Saved data entries:
========================
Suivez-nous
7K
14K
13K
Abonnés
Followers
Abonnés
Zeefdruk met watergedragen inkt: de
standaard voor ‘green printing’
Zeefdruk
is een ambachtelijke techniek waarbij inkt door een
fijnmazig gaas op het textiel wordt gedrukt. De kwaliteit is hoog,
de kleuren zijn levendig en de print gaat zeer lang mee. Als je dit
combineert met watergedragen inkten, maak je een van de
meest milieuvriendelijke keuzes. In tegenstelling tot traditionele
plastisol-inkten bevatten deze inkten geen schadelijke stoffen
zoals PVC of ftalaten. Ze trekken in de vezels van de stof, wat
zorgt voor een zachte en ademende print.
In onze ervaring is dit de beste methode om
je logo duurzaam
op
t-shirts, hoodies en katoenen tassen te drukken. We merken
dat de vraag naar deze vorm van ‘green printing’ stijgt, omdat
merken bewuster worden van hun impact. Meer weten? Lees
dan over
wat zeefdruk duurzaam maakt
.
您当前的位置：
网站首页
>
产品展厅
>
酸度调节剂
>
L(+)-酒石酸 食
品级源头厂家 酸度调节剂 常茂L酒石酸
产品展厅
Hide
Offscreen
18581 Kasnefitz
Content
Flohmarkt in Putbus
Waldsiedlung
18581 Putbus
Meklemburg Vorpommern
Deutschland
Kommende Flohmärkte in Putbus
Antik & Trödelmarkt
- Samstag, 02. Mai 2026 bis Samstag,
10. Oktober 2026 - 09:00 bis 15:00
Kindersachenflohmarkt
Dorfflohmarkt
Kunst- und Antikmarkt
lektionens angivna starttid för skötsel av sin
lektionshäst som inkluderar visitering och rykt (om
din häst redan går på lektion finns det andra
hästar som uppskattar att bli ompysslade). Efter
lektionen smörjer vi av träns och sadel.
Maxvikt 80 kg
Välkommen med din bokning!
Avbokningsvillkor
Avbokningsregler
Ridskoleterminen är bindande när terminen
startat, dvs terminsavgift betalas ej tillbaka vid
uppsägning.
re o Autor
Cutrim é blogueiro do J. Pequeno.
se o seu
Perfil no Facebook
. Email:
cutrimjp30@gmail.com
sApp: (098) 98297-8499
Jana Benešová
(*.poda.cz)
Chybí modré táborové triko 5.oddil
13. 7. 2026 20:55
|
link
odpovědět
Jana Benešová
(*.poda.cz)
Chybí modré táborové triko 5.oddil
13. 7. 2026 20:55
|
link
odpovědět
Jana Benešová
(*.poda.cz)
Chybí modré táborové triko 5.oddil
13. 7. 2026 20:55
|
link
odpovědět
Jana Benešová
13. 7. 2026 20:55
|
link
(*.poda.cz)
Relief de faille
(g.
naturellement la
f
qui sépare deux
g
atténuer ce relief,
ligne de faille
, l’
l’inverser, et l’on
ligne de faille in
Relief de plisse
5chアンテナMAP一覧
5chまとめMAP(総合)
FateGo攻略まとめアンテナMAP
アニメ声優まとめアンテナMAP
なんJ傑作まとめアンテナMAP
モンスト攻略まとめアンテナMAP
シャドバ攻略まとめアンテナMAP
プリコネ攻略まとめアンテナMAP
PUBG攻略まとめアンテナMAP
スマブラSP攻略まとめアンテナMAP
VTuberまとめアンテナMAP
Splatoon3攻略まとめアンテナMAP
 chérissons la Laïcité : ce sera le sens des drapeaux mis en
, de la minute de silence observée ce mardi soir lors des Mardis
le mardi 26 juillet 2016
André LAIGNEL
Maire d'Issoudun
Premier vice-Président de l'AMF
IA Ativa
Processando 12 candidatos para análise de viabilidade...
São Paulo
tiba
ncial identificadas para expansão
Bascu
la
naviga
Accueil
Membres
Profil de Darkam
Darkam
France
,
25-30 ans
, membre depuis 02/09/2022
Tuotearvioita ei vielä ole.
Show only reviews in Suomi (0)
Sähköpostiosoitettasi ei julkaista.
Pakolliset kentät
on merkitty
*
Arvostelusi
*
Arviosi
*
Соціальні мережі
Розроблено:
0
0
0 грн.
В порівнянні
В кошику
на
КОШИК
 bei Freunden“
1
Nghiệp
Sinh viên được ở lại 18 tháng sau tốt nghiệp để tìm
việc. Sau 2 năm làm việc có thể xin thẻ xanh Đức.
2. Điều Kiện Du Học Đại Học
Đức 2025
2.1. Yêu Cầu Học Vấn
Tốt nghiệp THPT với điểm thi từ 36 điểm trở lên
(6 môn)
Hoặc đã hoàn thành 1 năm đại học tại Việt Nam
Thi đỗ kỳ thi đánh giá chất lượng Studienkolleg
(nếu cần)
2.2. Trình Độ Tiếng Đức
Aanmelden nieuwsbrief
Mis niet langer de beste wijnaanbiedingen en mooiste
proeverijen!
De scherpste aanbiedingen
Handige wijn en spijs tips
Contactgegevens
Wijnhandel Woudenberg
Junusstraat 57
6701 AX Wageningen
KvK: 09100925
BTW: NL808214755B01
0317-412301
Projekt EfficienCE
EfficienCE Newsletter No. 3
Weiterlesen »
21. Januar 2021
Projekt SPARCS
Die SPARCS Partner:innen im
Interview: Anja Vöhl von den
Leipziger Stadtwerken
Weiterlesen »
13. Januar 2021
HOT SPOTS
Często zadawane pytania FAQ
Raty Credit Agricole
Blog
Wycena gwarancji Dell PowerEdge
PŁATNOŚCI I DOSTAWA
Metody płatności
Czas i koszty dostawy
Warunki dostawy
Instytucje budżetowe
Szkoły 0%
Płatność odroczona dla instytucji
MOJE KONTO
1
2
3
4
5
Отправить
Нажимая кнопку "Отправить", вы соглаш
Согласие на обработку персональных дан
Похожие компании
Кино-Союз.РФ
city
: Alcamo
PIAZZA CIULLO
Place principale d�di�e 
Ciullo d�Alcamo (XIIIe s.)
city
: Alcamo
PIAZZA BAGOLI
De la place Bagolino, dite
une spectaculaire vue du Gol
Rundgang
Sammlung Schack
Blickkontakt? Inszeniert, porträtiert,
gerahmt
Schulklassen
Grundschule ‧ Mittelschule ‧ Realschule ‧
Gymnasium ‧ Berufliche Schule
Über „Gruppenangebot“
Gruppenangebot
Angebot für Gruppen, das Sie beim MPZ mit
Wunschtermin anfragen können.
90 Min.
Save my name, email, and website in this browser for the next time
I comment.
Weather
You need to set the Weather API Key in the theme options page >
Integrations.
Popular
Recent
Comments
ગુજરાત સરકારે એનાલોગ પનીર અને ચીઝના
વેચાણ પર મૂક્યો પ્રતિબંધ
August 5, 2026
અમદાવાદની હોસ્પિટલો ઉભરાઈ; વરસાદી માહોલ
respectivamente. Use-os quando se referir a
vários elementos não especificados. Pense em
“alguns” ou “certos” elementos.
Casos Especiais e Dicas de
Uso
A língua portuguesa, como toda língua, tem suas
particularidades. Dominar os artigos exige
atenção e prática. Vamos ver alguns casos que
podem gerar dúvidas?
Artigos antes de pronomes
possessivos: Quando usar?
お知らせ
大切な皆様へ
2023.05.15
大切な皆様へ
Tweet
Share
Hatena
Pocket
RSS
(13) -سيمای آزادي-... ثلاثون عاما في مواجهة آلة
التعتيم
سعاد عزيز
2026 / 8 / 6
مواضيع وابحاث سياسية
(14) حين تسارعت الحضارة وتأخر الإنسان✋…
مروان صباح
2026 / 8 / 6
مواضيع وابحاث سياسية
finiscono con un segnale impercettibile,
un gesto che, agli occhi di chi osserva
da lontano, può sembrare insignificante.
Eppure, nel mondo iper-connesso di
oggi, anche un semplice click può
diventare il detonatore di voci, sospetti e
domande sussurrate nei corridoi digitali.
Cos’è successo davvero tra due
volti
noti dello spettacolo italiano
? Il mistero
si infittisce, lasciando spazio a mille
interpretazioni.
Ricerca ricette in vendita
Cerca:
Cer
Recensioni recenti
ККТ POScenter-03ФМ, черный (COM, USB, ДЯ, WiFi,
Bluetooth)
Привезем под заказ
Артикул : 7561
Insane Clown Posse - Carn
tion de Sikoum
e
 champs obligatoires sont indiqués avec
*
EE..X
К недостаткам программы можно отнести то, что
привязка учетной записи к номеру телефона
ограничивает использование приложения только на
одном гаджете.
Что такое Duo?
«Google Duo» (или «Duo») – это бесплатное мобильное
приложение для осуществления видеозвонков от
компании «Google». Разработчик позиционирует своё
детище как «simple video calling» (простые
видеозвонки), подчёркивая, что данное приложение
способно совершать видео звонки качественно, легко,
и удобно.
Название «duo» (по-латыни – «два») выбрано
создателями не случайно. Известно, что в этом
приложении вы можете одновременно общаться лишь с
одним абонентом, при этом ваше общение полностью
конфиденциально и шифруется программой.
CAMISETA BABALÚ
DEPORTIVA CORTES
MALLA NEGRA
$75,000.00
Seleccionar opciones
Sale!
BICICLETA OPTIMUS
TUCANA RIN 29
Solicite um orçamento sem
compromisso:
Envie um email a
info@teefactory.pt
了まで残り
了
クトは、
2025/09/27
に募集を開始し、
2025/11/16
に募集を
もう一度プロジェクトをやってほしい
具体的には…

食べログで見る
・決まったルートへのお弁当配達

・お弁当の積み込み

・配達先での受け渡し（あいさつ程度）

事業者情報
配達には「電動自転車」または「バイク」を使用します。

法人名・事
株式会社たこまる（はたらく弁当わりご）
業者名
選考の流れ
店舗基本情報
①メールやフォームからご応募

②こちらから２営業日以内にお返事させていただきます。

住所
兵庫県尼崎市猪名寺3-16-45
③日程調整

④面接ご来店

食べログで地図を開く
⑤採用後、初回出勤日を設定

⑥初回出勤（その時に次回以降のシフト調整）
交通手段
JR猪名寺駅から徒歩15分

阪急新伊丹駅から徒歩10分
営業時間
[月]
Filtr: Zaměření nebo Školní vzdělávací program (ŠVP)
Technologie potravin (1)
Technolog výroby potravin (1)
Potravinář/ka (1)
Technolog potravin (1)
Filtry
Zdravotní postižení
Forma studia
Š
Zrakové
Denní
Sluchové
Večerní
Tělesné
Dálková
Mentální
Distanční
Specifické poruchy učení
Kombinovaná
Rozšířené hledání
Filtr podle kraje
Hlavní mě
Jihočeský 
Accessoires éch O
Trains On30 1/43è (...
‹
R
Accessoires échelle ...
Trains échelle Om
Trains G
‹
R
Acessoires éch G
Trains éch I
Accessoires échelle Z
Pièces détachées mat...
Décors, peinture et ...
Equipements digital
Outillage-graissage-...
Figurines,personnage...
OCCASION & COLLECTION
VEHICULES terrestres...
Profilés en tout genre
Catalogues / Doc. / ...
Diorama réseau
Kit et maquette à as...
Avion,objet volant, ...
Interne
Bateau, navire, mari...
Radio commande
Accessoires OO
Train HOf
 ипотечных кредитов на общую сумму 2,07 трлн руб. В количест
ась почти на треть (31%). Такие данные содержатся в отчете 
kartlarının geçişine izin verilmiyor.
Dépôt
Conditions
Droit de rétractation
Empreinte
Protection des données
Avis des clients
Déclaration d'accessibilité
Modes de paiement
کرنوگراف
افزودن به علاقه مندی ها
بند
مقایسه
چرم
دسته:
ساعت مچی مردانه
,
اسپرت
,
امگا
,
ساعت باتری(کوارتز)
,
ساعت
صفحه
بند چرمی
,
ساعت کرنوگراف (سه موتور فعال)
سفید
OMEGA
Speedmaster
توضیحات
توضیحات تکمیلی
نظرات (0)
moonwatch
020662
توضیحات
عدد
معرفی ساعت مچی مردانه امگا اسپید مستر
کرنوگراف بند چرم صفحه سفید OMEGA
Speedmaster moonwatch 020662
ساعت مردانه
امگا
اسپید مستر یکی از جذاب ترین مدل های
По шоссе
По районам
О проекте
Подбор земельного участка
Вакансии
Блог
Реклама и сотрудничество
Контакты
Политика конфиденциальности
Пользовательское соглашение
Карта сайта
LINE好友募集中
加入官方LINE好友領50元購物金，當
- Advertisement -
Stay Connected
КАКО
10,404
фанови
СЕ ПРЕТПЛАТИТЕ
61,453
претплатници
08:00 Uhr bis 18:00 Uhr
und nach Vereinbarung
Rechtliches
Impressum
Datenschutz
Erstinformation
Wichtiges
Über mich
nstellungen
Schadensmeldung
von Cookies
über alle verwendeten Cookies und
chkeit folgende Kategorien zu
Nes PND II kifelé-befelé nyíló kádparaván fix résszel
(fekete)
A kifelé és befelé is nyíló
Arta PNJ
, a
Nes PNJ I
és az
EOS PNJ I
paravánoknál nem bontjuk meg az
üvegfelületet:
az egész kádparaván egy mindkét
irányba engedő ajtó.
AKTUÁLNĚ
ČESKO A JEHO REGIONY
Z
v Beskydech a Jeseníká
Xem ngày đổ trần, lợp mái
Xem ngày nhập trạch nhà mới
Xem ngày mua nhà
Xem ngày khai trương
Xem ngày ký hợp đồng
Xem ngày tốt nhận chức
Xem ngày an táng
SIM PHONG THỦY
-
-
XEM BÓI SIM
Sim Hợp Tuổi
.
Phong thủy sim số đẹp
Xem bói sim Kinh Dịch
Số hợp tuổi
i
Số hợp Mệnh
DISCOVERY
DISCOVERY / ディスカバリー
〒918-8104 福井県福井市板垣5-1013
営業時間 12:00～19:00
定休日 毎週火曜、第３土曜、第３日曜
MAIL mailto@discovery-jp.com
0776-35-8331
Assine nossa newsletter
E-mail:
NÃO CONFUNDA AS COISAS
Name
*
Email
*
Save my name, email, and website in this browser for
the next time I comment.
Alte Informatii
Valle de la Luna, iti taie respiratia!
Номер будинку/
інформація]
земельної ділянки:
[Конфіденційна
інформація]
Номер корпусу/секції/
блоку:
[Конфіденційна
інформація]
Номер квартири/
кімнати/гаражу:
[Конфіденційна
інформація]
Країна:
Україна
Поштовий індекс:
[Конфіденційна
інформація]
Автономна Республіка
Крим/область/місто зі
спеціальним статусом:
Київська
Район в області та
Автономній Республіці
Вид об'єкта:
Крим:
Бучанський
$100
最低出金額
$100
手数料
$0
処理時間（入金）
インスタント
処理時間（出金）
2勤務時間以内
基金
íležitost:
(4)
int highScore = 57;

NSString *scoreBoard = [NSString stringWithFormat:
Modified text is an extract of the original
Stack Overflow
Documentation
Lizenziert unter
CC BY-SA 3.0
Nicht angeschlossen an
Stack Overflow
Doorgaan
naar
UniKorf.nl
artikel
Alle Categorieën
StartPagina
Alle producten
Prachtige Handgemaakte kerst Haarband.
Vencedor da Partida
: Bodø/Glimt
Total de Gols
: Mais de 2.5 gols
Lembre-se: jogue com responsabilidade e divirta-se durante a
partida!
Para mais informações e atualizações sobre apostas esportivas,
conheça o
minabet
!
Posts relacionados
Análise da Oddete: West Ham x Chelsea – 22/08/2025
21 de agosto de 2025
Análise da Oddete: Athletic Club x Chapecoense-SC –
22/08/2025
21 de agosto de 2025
========================
Task instructions:
Can you retype the stretch from the line containing "②こちらから２営業日以内にお返事させていただきます。" through the line containing "JR猪名寺駅から徒歩15分", keeping each line identical to the original?

Completed task:
②こちらから２営業日以内にお返事させていただきます。

住所
兵庫県尼崎市猪名寺3-16-45
③日程調整

④面接ご来店

食べログで地図を開く
⑤採用後、初回出勤日を設定

⑥初回出勤（その時に次回以降のシフト調整）
交通手段
JR猪名寺駅から徒歩15分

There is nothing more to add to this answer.